[Items from a dataset]
+++

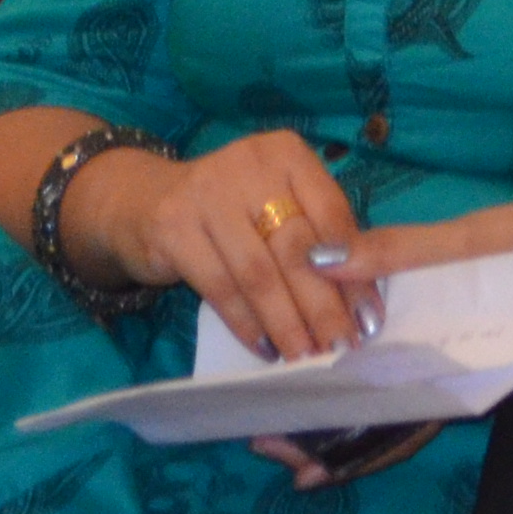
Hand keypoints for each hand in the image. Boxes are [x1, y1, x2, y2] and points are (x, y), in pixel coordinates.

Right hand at [86, 130, 367, 362]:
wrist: (142, 202)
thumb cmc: (229, 210)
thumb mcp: (275, 205)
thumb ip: (317, 237)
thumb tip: (363, 304)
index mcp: (286, 154)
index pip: (331, 215)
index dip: (355, 270)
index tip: (370, 318)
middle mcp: (249, 164)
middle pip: (297, 247)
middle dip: (324, 305)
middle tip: (342, 348)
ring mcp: (207, 194)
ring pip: (259, 274)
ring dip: (288, 324)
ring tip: (307, 359)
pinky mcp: (173, 228)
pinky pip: (220, 288)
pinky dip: (247, 325)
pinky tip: (266, 351)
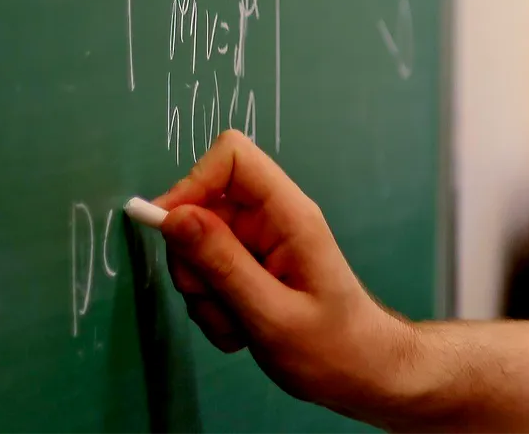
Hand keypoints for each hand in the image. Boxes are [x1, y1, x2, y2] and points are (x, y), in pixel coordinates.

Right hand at [155, 129, 415, 418]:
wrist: (358, 372)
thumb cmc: (329, 346)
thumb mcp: (269, 313)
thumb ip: (222, 264)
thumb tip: (173, 215)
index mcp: (289, 214)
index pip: (233, 156)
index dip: (192, 182)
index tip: (170, 231)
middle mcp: (273, 219)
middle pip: (201, 210)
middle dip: (194, 263)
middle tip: (223, 305)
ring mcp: (260, 244)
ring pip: (197, 250)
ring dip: (205, 295)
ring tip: (240, 325)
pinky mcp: (251, 269)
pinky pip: (207, 277)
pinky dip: (213, 309)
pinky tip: (242, 332)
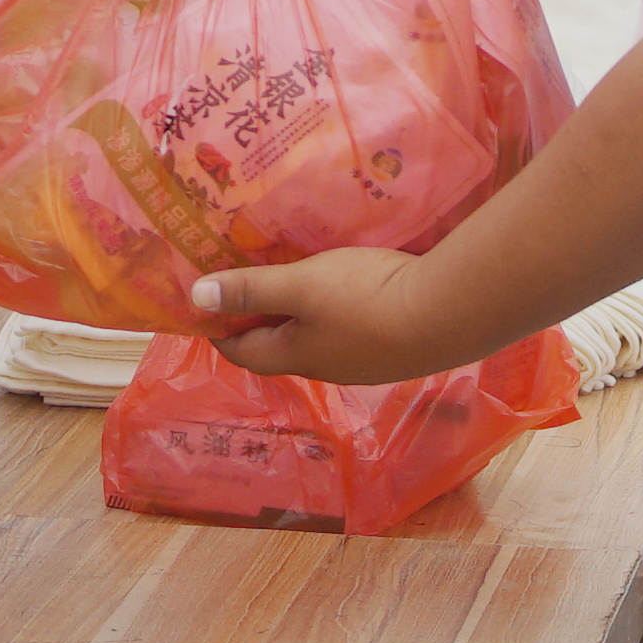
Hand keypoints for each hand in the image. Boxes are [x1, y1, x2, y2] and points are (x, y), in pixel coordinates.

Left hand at [190, 246, 460, 383]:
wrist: (448, 314)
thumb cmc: (365, 298)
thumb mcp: (301, 285)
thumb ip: (250, 289)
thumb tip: (195, 297)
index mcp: (294, 355)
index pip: (241, 349)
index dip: (217, 326)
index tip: (205, 298)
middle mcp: (324, 367)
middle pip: (277, 345)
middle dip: (257, 316)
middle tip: (245, 277)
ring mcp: (361, 362)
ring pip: (315, 337)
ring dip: (297, 312)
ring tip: (292, 276)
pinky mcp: (390, 348)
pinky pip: (346, 330)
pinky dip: (332, 310)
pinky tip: (344, 285)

+++

_Activity:_ Provide the lines again, unchanged, from where the data above begins through the line containing "ring dip: (205, 295)", both ends included, omitting pictures and adding nothing.

_Exercise response:_
Hand keypoints for each hand in the image. Boxes are [x1, y1, x2, y2] and points are (x, y), in pixel coordinates.

Right hand at [86, 130, 367, 362]:
wrist: (142, 202)
thumb cmc: (229, 210)
thumb mcp: (275, 205)
thumb ip: (317, 237)
thumb tip: (363, 304)
index mcp: (286, 154)
index pip: (331, 215)
index dip: (355, 270)
index tip: (370, 318)
middle mcp: (249, 164)
middle pip: (297, 247)
middle dip: (324, 305)
middle tip: (342, 348)
ring mcp: (207, 194)
ring pip: (259, 274)
ring dip: (288, 324)
ring tip: (307, 359)
pinky mcp: (173, 228)
pinky pip: (220, 288)
pinky dip: (247, 325)
pinky tip: (266, 351)
Hand keypoints for each hand in the image. Boxes are [x1, y1, x2, y2] and points are (x, y), in pixel coordinates.

Right hand at [155, 129, 415, 418]:
wrist: (358, 372)
thumb cmc: (329, 346)
thumb mcp: (269, 313)
thumb ip: (222, 264)
thumb tip: (173, 215)
index mcp: (289, 214)
index pip: (233, 156)
index dip: (192, 182)
index tip: (170, 231)
middle mcp: (273, 219)
middle pip: (201, 210)
middle dip: (194, 263)
middle tip: (223, 305)
ring mcp: (260, 244)
ring pip: (197, 250)
ring dip: (205, 295)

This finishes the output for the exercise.